Not always. I know someone who committed suicide for medical reasons. The relatives that knew understood why, it wasn't a disaster.

Lurkalot
08 Apr 2011, 10:35 PM
Pure nitrogen works likewise, and is painless, too.

How does this differ from the pain of simply holding breath too long ?

rog
08 Apr 2011, 10:38 PM
Pure nitrogen works likewise, and is painless, too.

How does this differ from the pain of simply holding breath too long ?

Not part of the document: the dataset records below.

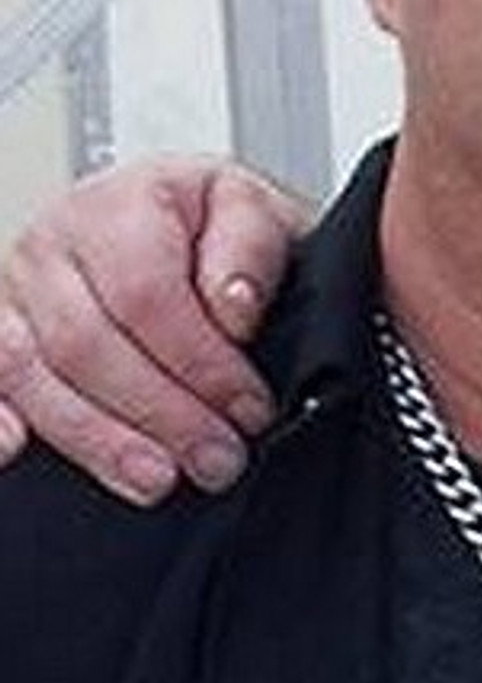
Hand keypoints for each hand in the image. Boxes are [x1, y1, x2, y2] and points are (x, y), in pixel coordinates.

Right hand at [0, 159, 310, 503]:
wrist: (186, 226)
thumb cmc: (216, 229)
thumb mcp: (256, 214)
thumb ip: (251, 249)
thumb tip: (232, 307)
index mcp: (119, 204)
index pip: (145, 294)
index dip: (201, 363)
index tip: (249, 408)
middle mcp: (53, 243)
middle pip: (86, 343)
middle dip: (160, 414)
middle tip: (217, 460)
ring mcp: (14, 292)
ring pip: (31, 373)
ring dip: (98, 438)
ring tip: (158, 478)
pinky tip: (18, 449)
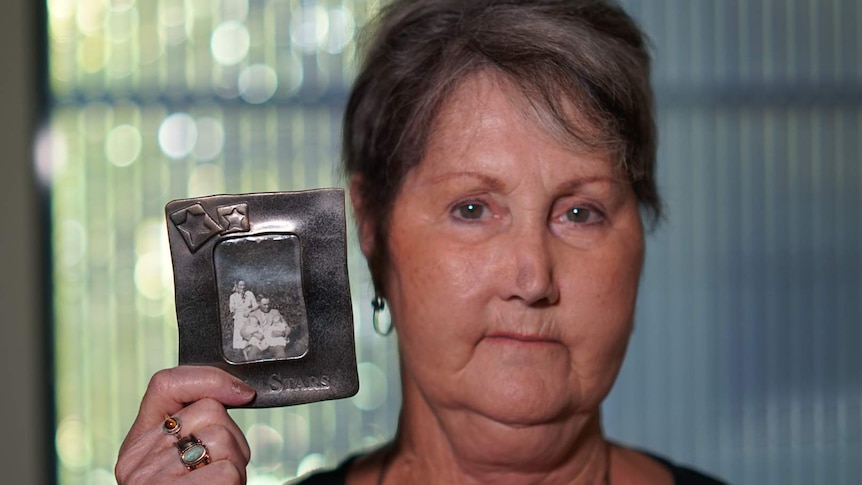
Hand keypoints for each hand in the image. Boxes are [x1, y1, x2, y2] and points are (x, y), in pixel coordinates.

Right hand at [116, 366, 255, 483]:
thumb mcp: (183, 463)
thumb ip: (193, 430)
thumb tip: (237, 392)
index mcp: (136, 446)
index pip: (165, 384)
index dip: (210, 379)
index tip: (242, 392)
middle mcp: (137, 460)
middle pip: (209, 410)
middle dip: (231, 438)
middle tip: (220, 467)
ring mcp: (152, 478)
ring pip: (222, 437)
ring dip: (236, 463)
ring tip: (219, 483)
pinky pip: (228, 469)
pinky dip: (236, 482)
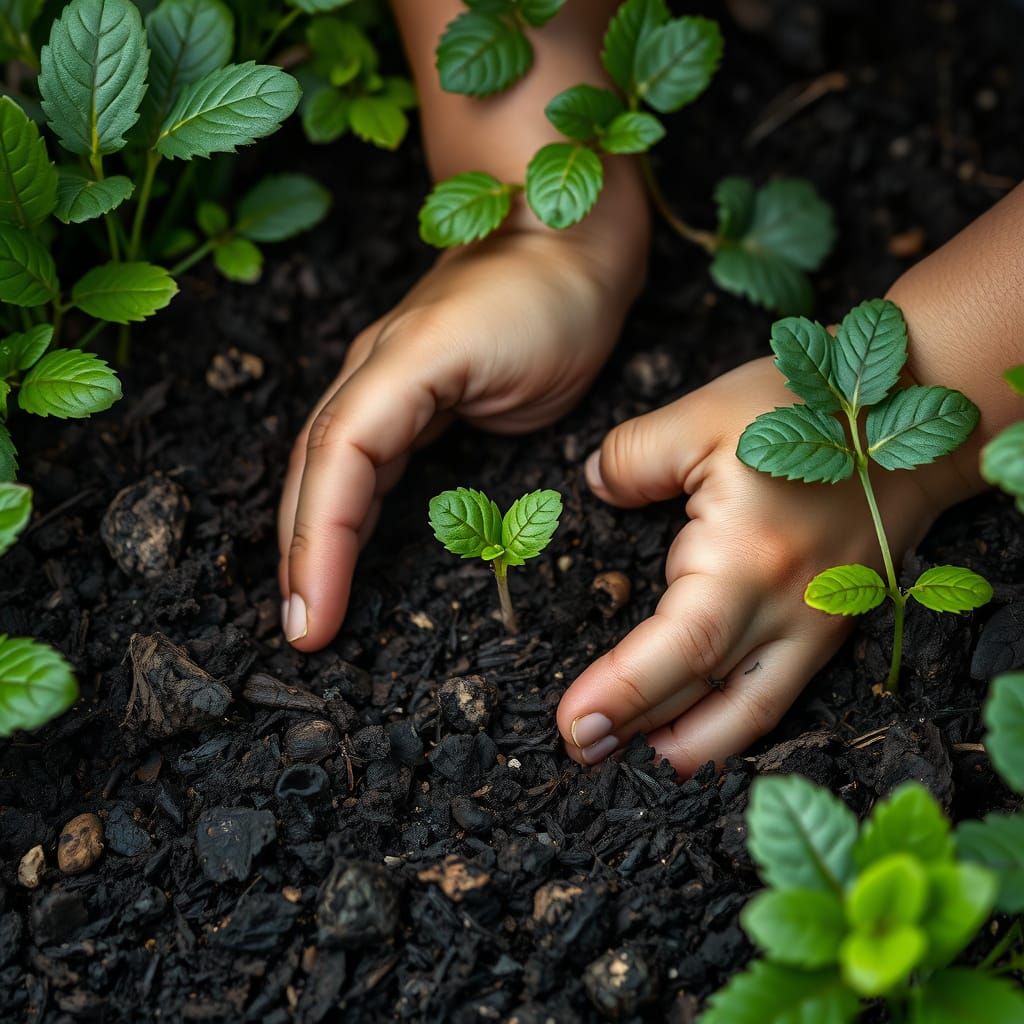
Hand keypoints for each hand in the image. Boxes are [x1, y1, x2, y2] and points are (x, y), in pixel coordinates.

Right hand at [278, 183, 647, 649]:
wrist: (560, 238)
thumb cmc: (552, 298)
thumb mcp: (507, 362)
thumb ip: (439, 419)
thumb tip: (395, 491)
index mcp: (392, 367)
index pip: (336, 465)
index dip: (318, 543)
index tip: (316, 618)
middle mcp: (372, 375)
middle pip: (313, 471)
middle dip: (300, 553)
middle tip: (301, 632)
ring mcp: (384, 383)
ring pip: (326, 470)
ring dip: (309, 538)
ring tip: (306, 606)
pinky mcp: (407, 397)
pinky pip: (362, 464)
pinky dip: (343, 513)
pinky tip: (339, 550)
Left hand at [556, 356, 970, 775]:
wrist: (907, 424)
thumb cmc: (806, 411)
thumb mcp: (701, 417)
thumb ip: (633, 457)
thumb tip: (594, 490)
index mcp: (747, 558)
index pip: (676, 647)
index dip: (622, 693)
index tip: (571, 722)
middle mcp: (786, 609)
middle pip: (703, 693)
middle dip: (635, 729)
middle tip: (577, 749)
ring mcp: (815, 626)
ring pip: (749, 712)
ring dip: (689, 747)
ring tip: (631, 759)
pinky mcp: (829, 626)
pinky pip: (778, 693)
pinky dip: (734, 722)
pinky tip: (698, 727)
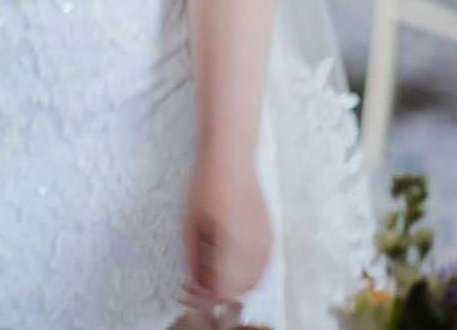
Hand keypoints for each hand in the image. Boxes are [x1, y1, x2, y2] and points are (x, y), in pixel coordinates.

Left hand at [180, 153, 270, 310]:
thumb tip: (194, 284)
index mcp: (234, 244)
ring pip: (254, 283)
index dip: (202, 297)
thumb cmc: (207, 186)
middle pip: (239, 291)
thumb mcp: (191, 223)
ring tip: (210, 276)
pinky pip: (263, 269)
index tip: (185, 292)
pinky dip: (247, 277)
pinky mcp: (271, 237)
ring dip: (233, 288)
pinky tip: (230, 269)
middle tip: (195, 286)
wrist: (231, 158)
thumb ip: (194, 258)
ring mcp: (267, 243)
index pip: (223, 289)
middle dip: (216, 294)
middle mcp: (256, 247)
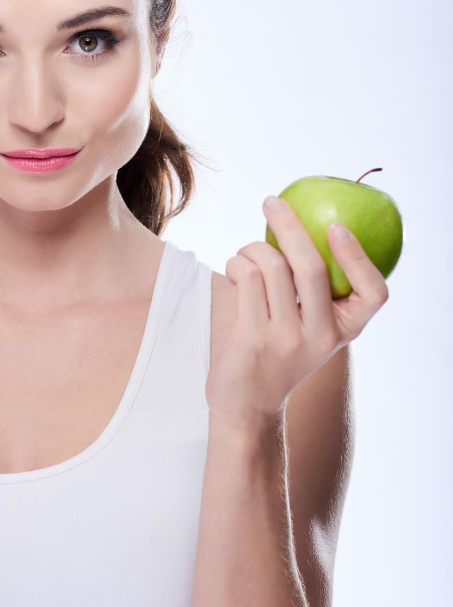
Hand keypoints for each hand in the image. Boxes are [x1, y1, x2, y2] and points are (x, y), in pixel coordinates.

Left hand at [206, 195, 388, 430]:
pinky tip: (233, 268)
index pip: (373, 293)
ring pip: (272, 267)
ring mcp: (287, 338)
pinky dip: (236, 263)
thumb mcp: (307, 329)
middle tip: (271, 202)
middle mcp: (321, 336)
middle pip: (312, 268)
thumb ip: (311, 291)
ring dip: (252, 248)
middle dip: (290, 225)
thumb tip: (297, 226)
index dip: (358, 256)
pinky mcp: (253, 338)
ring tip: (244, 253)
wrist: (247, 404)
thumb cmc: (277, 353)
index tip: (337, 227)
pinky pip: (247, 279)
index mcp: (344, 331)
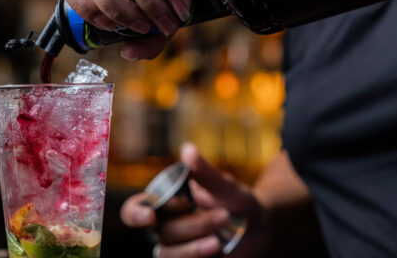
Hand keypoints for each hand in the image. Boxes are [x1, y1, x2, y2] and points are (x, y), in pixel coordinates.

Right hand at [122, 143, 268, 257]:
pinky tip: (219, 254)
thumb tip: (187, 149)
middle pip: (162, 232)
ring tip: (219, 242)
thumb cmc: (237, 202)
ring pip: (169, 255)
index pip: (135, 209)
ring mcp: (177, 250)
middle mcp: (166, 228)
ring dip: (193, 250)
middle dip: (192, 225)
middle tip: (223, 215)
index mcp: (166, 204)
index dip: (136, 213)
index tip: (151, 215)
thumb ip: (206, 174)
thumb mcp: (227, 187)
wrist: (260, 228)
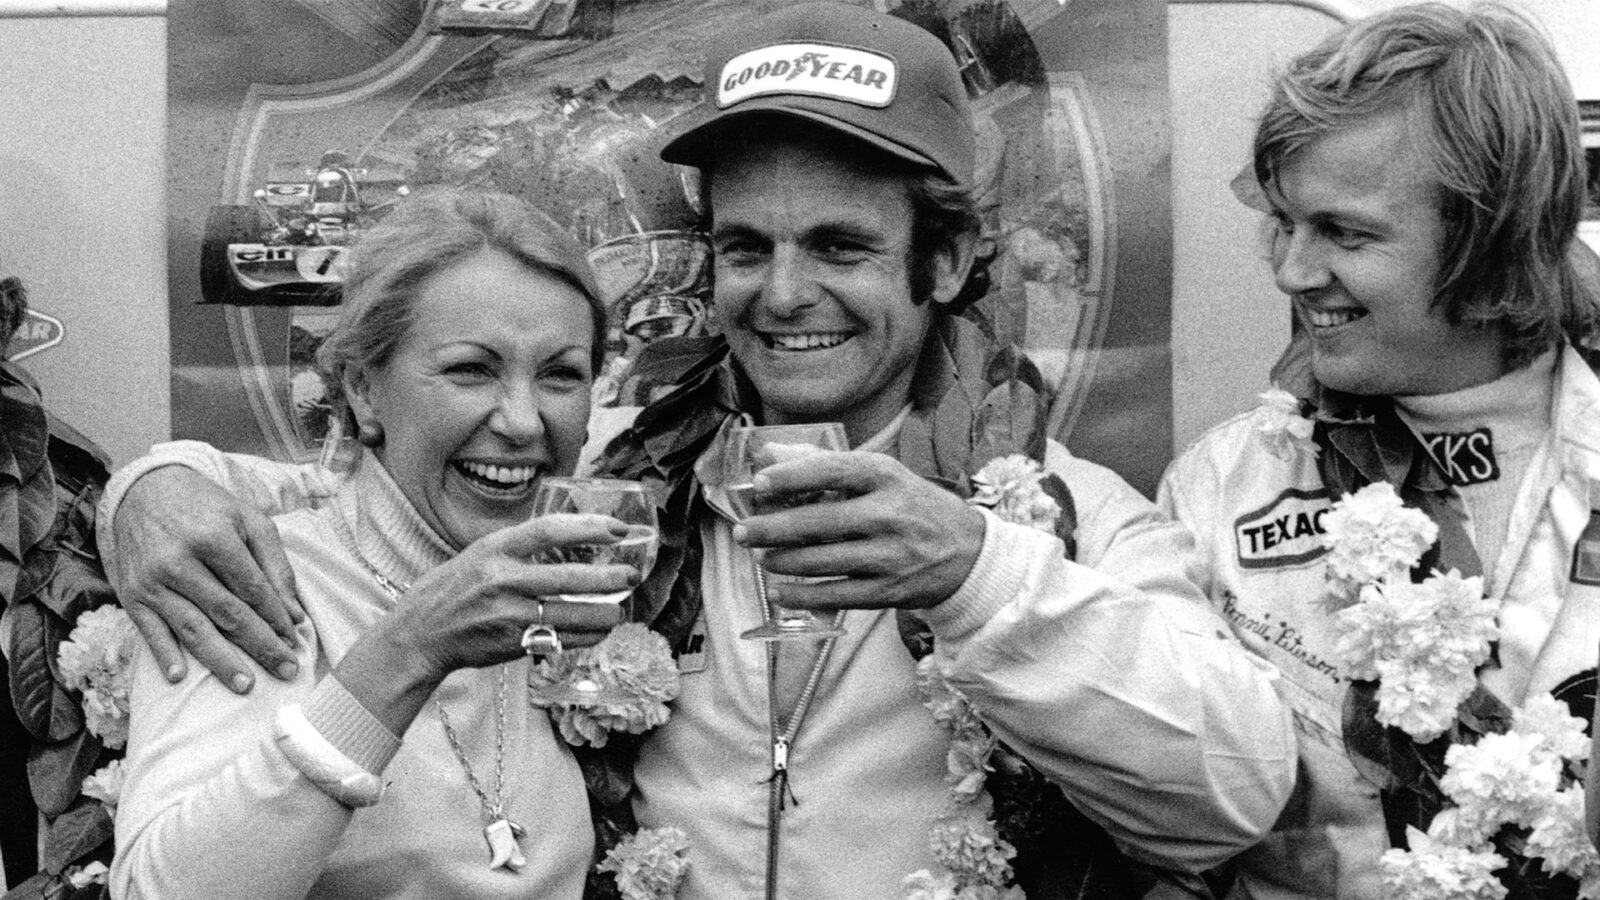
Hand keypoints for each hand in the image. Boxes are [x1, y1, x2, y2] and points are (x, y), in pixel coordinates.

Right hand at [113, 466, 303, 692]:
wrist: (146, 492)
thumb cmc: (208, 509)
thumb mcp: (250, 521)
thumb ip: (275, 565)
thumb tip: (294, 615)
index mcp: (213, 538)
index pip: (252, 589)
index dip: (276, 618)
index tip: (295, 642)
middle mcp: (179, 561)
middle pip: (227, 613)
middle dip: (260, 645)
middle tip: (286, 671)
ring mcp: (151, 581)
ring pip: (192, 628)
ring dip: (220, 660)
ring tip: (246, 685)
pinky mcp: (131, 595)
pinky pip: (149, 631)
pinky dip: (164, 655)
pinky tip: (181, 678)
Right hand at [375, 512, 633, 680]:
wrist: (420, 633)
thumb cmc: (454, 588)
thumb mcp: (481, 553)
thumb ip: (521, 546)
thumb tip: (573, 534)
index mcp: (495, 548)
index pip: (549, 530)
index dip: (589, 527)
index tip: (618, 529)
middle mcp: (502, 580)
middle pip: (569, 577)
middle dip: (609, 578)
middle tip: (632, 576)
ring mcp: (507, 614)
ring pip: (571, 615)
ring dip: (604, 615)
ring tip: (620, 611)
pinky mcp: (512, 643)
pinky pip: (561, 640)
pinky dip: (585, 637)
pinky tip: (598, 631)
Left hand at [733, 450, 985, 609]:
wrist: (967, 553)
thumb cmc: (912, 506)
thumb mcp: (881, 474)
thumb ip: (825, 463)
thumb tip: (769, 453)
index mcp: (886, 476)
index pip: (832, 471)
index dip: (791, 476)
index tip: (759, 483)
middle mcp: (889, 514)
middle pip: (818, 522)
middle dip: (772, 528)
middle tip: (742, 531)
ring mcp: (889, 556)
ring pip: (821, 561)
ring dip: (782, 561)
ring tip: (761, 557)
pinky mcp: (888, 591)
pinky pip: (835, 595)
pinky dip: (801, 595)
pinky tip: (779, 591)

They say it's a euphoric feeling, oxygen deprivation is not supposed to be painful.

Lurkalot
08 Apr 2011, 10:58 PM
So the pain comes from build up of co2 ?

DanB
08 Apr 2011, 10:59 PM
Pure nitrogen works likewise, and is painless, too.

How does this differ from the pain of simply holding breath too long ?

They say it's a euphoric feeling, oxygen deprivation is not supposed to be painful.If, I'm not mistaken, the pain of suffocation is due to a reaction to CO2 build up in the lungs.

Loren Pechtel
09 Apr 2011, 07:59 PM
Pure nitrogen works likewise, and is painless, too.

How does this differ from the pain of simply holding breath too long ?

There's no pain. The thing is our breathing reflex is tied to the buildup of CO2 rather than the absence of oxygen. We don't notice the absence of oxygen at all.